Lead with Purpose

Reignite Passion and Engagement for Professionals in Crisis

Clarion Rating: 3 out of 5

To counter trends like quiet quitting, the business guide Lead with Purpose names ways of making one’s employees feel valued, empowered, and engaged.

Roger A. Gerard’s incisive business guide Lead with Purpose suggests means of creating workplace cultures that can retain their trained professionals.

To counter trends of toxic workplace cultures in which professionals are marginalized, burned out, and feel powerless, this book seeks to expose the factors that lead to mass quitting. It names ways to make employees feel valued, empowered, and engaged—steps said to have the potential for an immediate impact. Its approach is holistic and humanizing, as where it redefines professionalism to include traits like passion, discipline, and commitment to learning and growth.

According to this text, employees should never be treated as interchangeable commodities; instead, the book advocates for infusing business enterprises with a sense of the human and the sacred. Personal stories, as of a dedicated professional who missed a last visit with her dying mother when threatened with job loss, are used drive such points home. Further, the book’s smattering of humor enlivens it (habitual naysayers are people who “are likely to aim at nothing and achieve it with incredible accuracy”).
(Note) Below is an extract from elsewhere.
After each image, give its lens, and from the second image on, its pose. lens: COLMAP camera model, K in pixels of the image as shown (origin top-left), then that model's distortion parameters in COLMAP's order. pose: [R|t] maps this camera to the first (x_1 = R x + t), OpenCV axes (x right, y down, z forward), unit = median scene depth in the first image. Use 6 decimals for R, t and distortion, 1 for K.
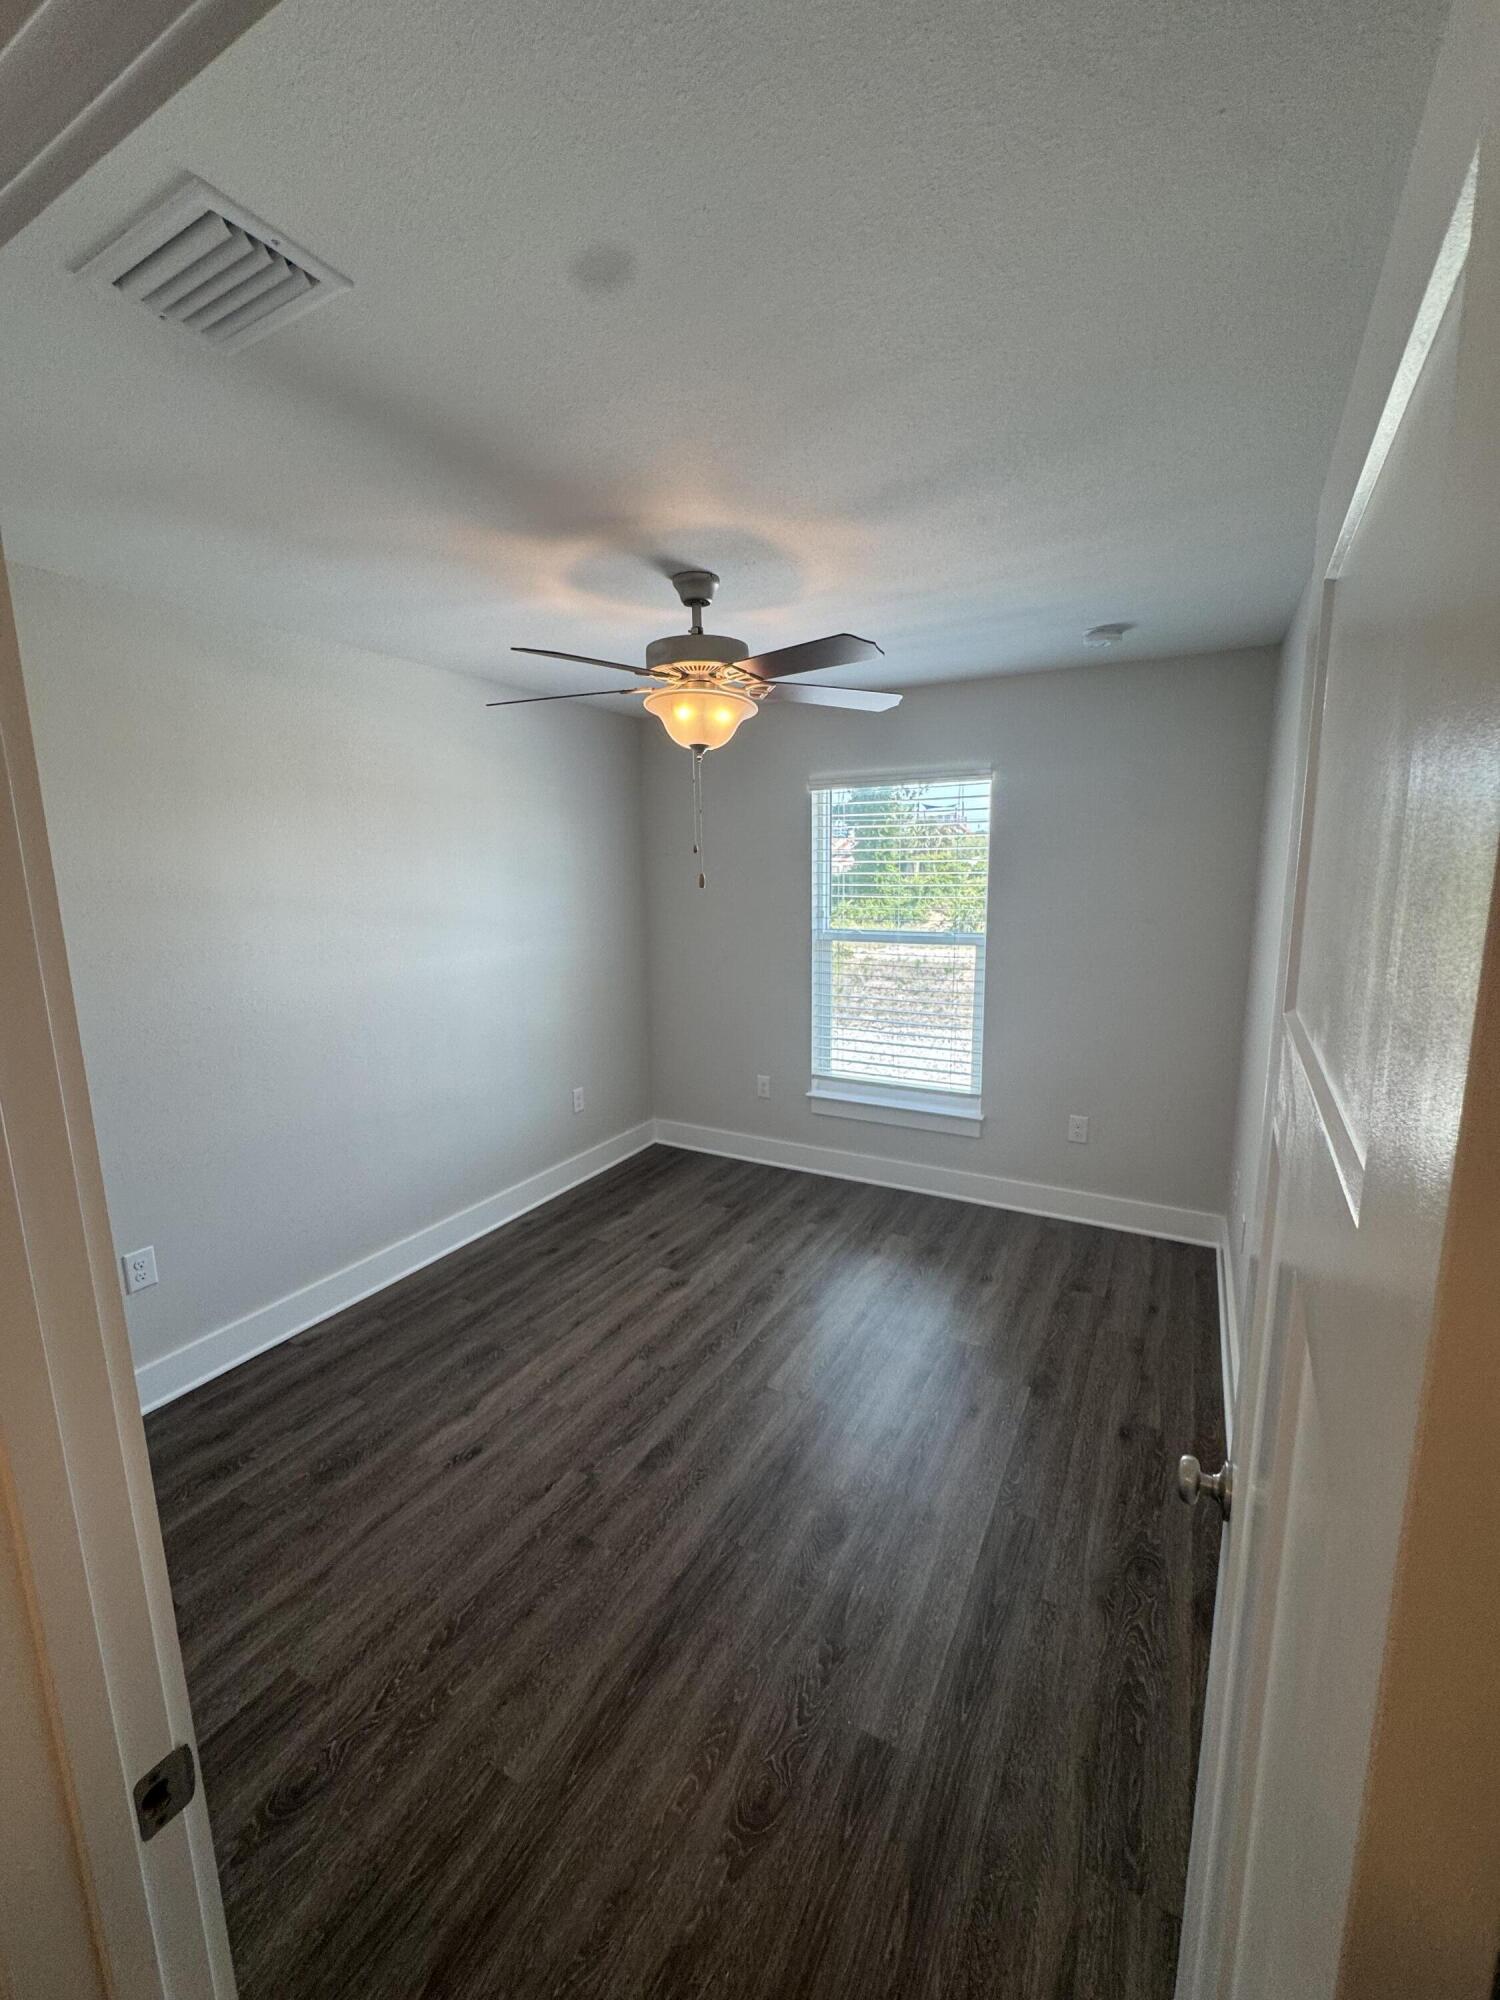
lens RADIAL K [[783.7, 0, 744.9], [0, 783.7, 994.3], [0, 0, 1]] dist [0.000640, 0.000110]
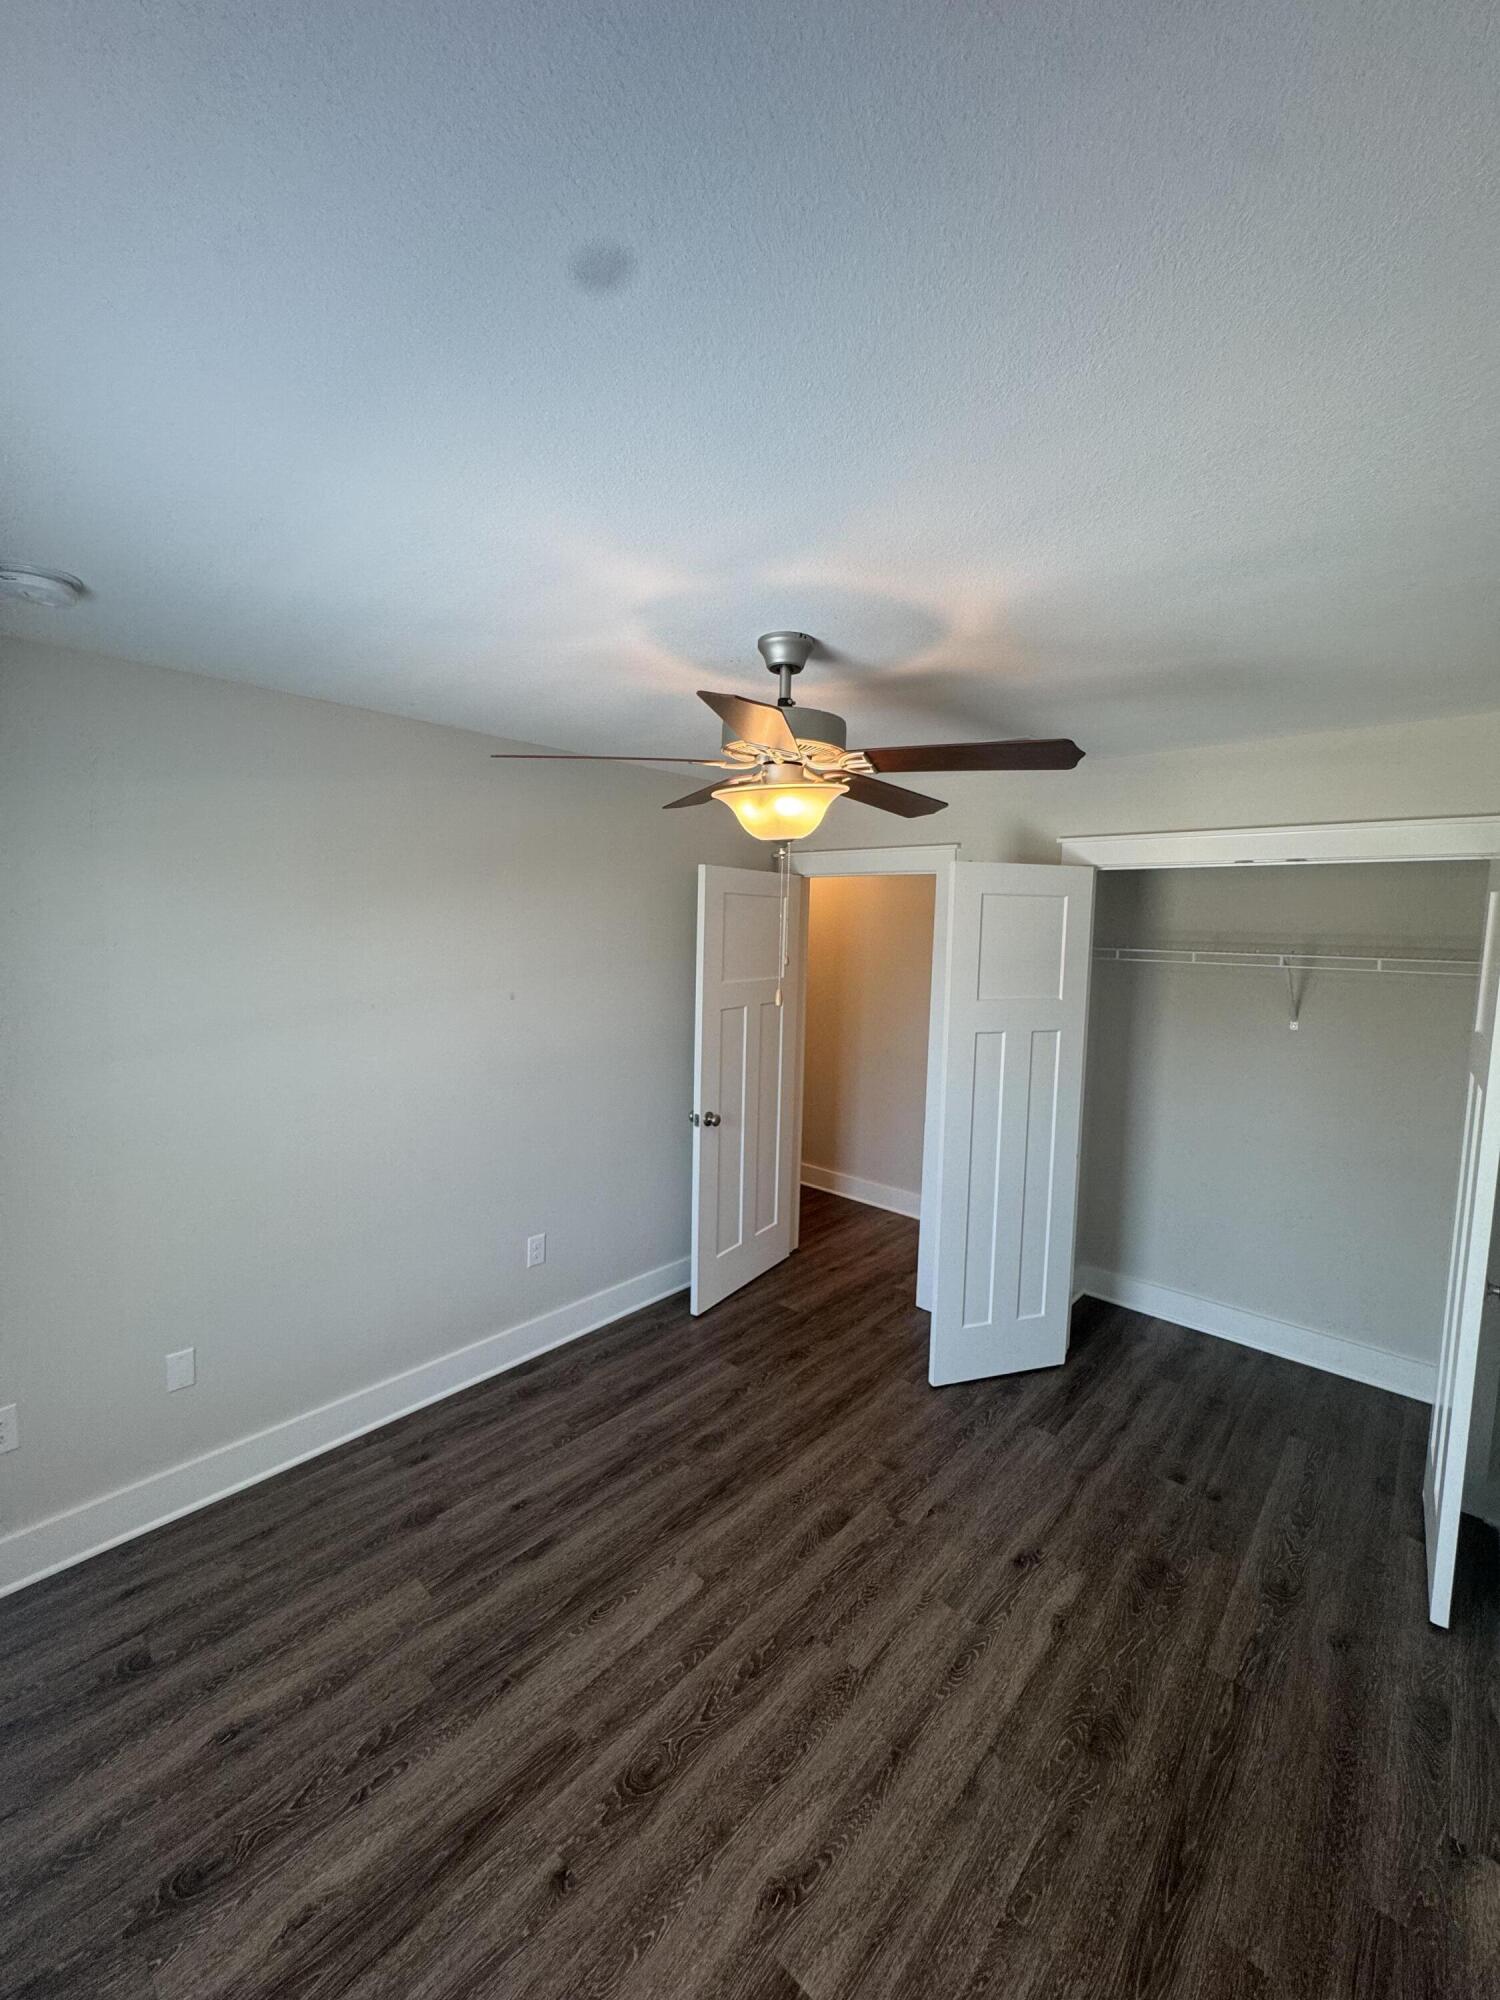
lens RADIAL K [[797.4, 0, 742.7], [0, 797.4, 969.5], [0, 0, 1]] dist [-0.012654, 0.000023]
pose [[-0.972204, -0.022791, 0.233022, -0.207163], [0.031554, 0.973417, 0.226856, -0.354792], [-0.231997, 0.227903, -0.945641, 1.734075]]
There’s an illustrative element to the book, which points to stress and disengagement among workers using examples, as of teachers contending with disrespect, a lack of autonomy, large classes, low pay, and the possibility of guns in the classroom. Also included are examples of first responders being treated like mere drivers and overburdened physicians being forced to abide by corporate rules at the expense of patient-centered care. Also highlighted as disempowering are COVID-19 mandates, which are said to have compromised feelings of job security and bodily autonomy. Indeed, the book sometimes limits its persuasive reach by taking clear political stances, as where it shares a negative view of unions, positing that employees who are heard and feel empowered don’t need them without sufficient regard to issues related to power structures and pay disparities. Elsewhere, referenced data is paradoxically referred to as a “quick, anecdotal, rough, and likely inaccurate … picture of what the competition is doing.”

Still, the book’s progression is steady and confidence building. Each chapter begins with a quote and ends with a clear summary, and sidebars appear throughout to highlight salient points. A large quantity of statistical data is also included, while the book’s reflection questions, prompts, and self-checks for leaders make its suggestions applicable in real time.

Lead with Purpose is a provocative business book with experience-based wisdom, practical solutions, and examples of lives and enterprises changed.

Reviewed by Kristine Morris

Disclosure: This article is not an endorsement, but a review. The publisher of this book provided free copies of the book and paid a small fee to have their book reviewed by a professional reviewer. Foreword Reviews and Clarion Reviews make no guarantee that the publisher will receive a positive review. Foreword Magazine, Inc. is disclosing this in accordance with the Federal Trade Commission’s 16 CFR, Part 255.